▶ _Records for this task_
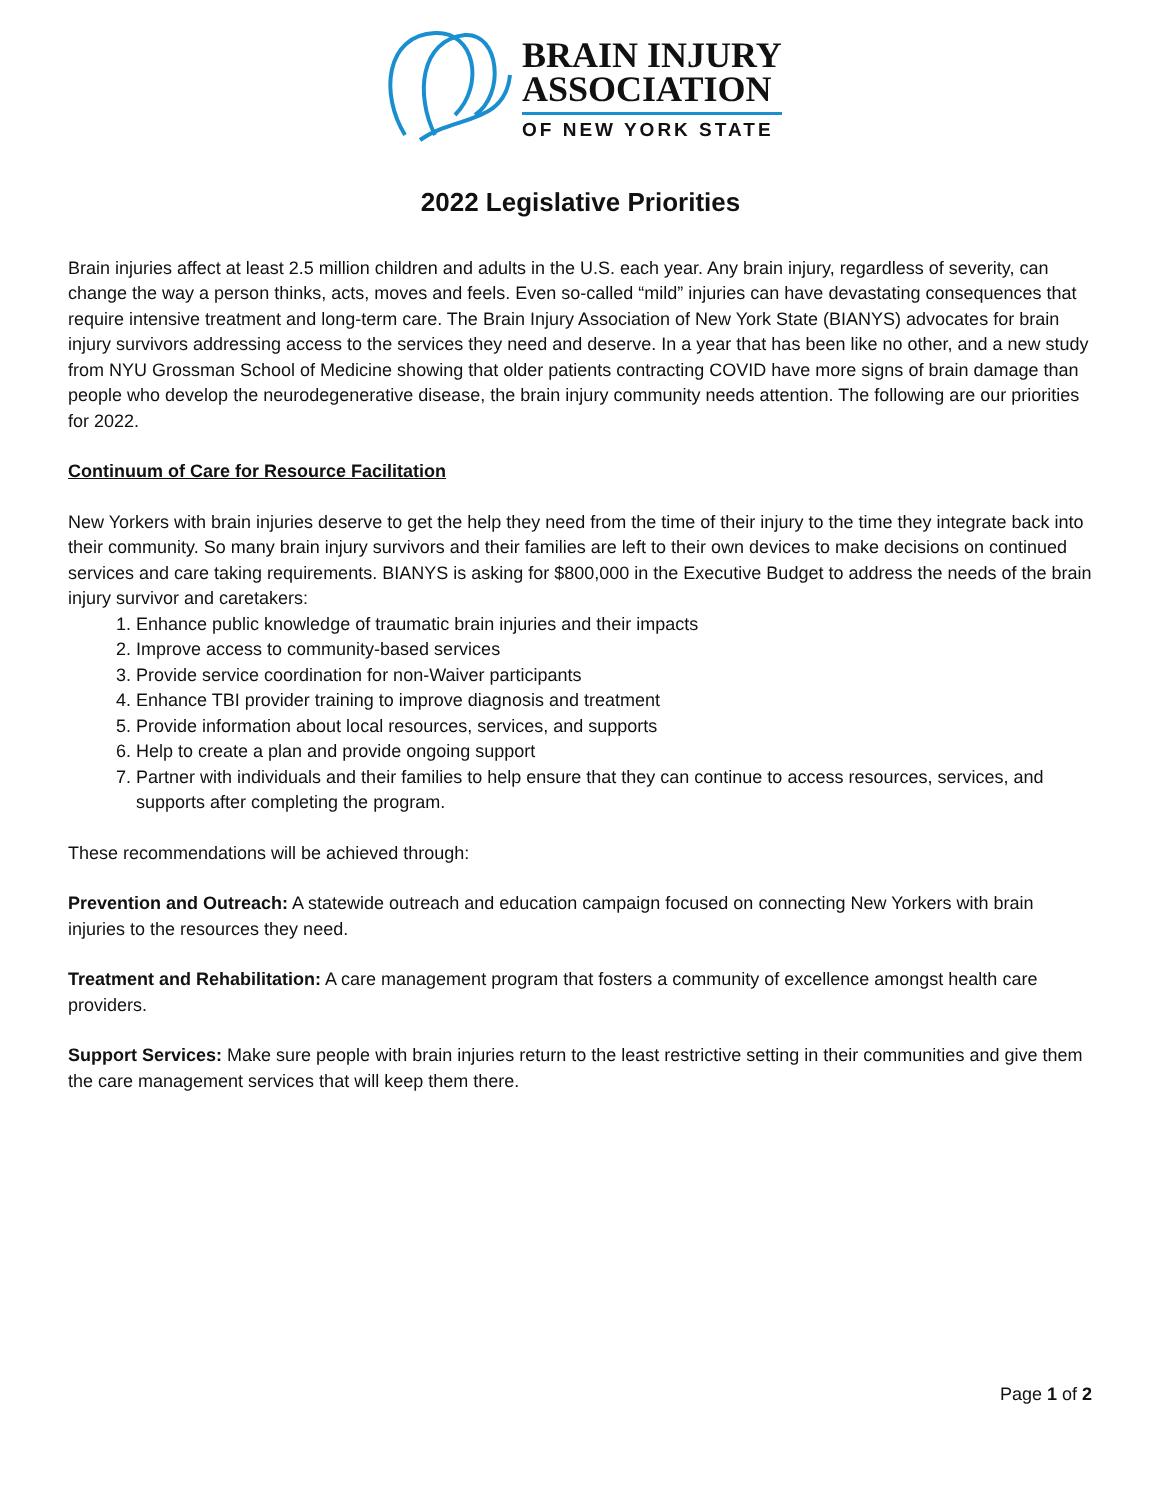BRAIN INJURY
ASSOCIATION
OF NEW YORK STATE
2022 Legislative Priorities
Brain injuries affect at least 2.5 million children and adults in the U.S. each year. Any brain injury, regardless of severity, can change the way a person thinks, acts, moves and feels. Even so-called “mild” injuries can have devastating consequences that require intensive treatment and long-term care. The Brain Injury Association of New York State (BIANYS) advocates for brain injury survivors addressing access to the services they need and deserve. In a year that has been like no other, and a new study from NYU Grossman School of Medicine showing that older patients contracting COVID have more signs of brain damage than people who develop the neurodegenerative disease, the brain injury community needs attention. The following are our priorities for 2022.
Continuum of Care for Resource Facilitation
New Yorkers with brain injuries deserve to get the help they need from the time of their injury to the time they integrate back into their community. So many brain injury survivors and their families are left to their own devices to make decisions on continued services and care taking requirements. BIANYS is asking for $800,000 in the Executive Budget to address the needs of the brain injury survivor and caretakers:
1. Enhance public knowledge of traumatic brain injuries and their impacts
2. Improve access to community-based services
3. Provide service coordination for non-Waiver participants
4. Enhance TBI provider training to improve diagnosis and treatment
5. Provide information about local resources, services, and supports
6. Help to create a plan and provide ongoing support
7. Partner with individuals and their families to help ensure that they can continue to access resources, services, and supports after completing the program.
These recommendations will be achieved through:
Prevention and Outreach: A statewide outreach and education campaign focused on connecting New Yorkers with brain injuries to the resources they need.
Treatment and Rehabilitation: A care management program that fosters a community of excellence amongst health care providers.
Support Services: Make sure people with brain injuries return to the least restrictive setting in their communities and give them the care management services that will keep them there.
Page 1 of 2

▶ _Instructions for the task_
For this exercise, gather every line of the data that contains the word "will".

▶ _Response below_
These recommendations will be achieved through:
Support Services: Make sure people with brain injuries return to the least restrictive setting in their communities and give them the care management services that will keep them there.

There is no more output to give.